Data that answers a question nobody wants answered is effectively meaningless. If you are showing a lack of correlation in a situation where a correlation might be expected then good job. If you are showing a lack of correlation between giraffe migration and cactus branch count then you're wasting everyone's time by bringing it up.
What do the transit vs. income graphs for SF look like?
How do the SF graphs compare to the NY ones?
Is there a clustering of rich and poor stops in SF like there is in NY?
And then finally, what are the possible explanations?
Sure, they didn't answer the last question, and you have to inspect the data to answer the second and third ones, but it's okay to provide data for other people to look at.
Surely if the first question was worth answering for NY, it's worth answering for SF. You don't answer questions simply because you expect to find something, you answer them because you're curious.
Do you know the story about Richard Feynman and the wobbling plate in the cafeteria? It's another question that "nobody wanted to answer".
The wobbling plate is an explanation, not a yes/no answer about correlation. If you can explain something then by definition there is causality in there somewhere.
Look, I'm wording myself badly today, let me try again. The question of 'is there a correlation' is worth answering but ONLY because a correlation is plausible. If you are graphing data to apply to a PLAUSIBLE hypothesis, then your work is reasonable. But if you are instead graphing random junk without any reason, you are wasting everyone's time. Data needs to cause some kind of mental connection in the viewer. That is a VERY low bar to meet. This article meets it. But not all theoretical articles do.

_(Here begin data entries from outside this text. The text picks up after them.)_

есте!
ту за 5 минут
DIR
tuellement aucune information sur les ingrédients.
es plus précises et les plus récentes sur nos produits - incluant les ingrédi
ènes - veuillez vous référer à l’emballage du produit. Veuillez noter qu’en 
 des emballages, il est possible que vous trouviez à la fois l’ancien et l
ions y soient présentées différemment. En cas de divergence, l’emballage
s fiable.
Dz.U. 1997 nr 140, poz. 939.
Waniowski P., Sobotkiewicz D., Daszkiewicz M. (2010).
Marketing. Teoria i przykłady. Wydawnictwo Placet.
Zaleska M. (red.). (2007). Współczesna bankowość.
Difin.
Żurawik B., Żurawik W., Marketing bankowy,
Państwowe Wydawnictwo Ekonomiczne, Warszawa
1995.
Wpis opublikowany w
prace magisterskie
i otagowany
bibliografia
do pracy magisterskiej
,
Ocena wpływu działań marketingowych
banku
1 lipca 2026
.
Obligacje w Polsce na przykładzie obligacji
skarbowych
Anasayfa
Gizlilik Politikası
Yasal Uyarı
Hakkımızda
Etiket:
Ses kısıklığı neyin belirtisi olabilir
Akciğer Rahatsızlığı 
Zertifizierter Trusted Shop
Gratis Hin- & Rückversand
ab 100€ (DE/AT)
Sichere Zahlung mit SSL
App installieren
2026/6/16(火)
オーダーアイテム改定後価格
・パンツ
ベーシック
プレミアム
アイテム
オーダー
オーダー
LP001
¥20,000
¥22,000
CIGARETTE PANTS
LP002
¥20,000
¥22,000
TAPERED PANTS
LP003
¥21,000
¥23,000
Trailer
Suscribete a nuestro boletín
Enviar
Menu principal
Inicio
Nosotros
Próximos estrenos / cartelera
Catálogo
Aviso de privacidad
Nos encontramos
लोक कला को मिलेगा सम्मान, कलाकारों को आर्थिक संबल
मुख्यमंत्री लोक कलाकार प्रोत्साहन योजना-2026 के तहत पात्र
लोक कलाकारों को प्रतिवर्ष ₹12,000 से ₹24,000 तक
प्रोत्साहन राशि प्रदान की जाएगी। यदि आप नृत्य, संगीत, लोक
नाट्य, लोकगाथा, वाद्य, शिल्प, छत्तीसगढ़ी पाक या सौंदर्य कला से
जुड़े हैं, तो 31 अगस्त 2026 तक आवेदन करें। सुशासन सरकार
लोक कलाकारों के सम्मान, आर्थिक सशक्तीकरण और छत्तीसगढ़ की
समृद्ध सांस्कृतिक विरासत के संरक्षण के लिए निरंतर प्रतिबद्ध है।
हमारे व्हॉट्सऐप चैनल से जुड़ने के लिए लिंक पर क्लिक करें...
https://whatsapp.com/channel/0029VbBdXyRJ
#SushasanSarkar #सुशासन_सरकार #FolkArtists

No conclusion is not necessarily a conclusion. Data doesn't have meaning but showing people data should have meaning.
Ok ok, the thing about the wobbling plate is that Feynman says the freedom to investigate a question that was only interesting to him was what led him to get the Nobel prize. Here's an excerpt from his book that's faster to process than the video I linked to:
But otherwise, I think we basically agree. Mostly I thought you were talking about the SF vs. NY thing and this article, not about inane investigations into arbitrary correlations (e.g., Is there a relationship between the number of steps someone takes per day and the number of spoons in their apartment? - well, actually, there probably is, especially if you start taking away knives and forks too). The most important thing I guess is to have a question that the researcher is interested in answering.
The primary questions of good science are what, where, when, and who. These are the questions you answer when you collect data. Once you've answered them you can address secondary questions of why and how. Asking why and how without giving priority to what, where, when, and who is putting the cart before the horse.
When you are unable to answer why and how for a given set of data, it is not meaningless. Rather, the lack of correlation or explanations just says that perhaps we need to look into this more deeply. "I've looked at the data and I don't know" is a profound statement, and it can be inspiring.
Science also has to be falsifiable, and effectively that's what these graphs do, at least as far as extrapolating from the NY study goes.
I agree it would have been more helpful if the author had presented conclusions about what the data mean or don't mean, but they aren't a priori meaningless simply because there isn't a visible correlation. No correlation, which is the rather obvious conclusion, is just as meaningful. I hope this is more clear.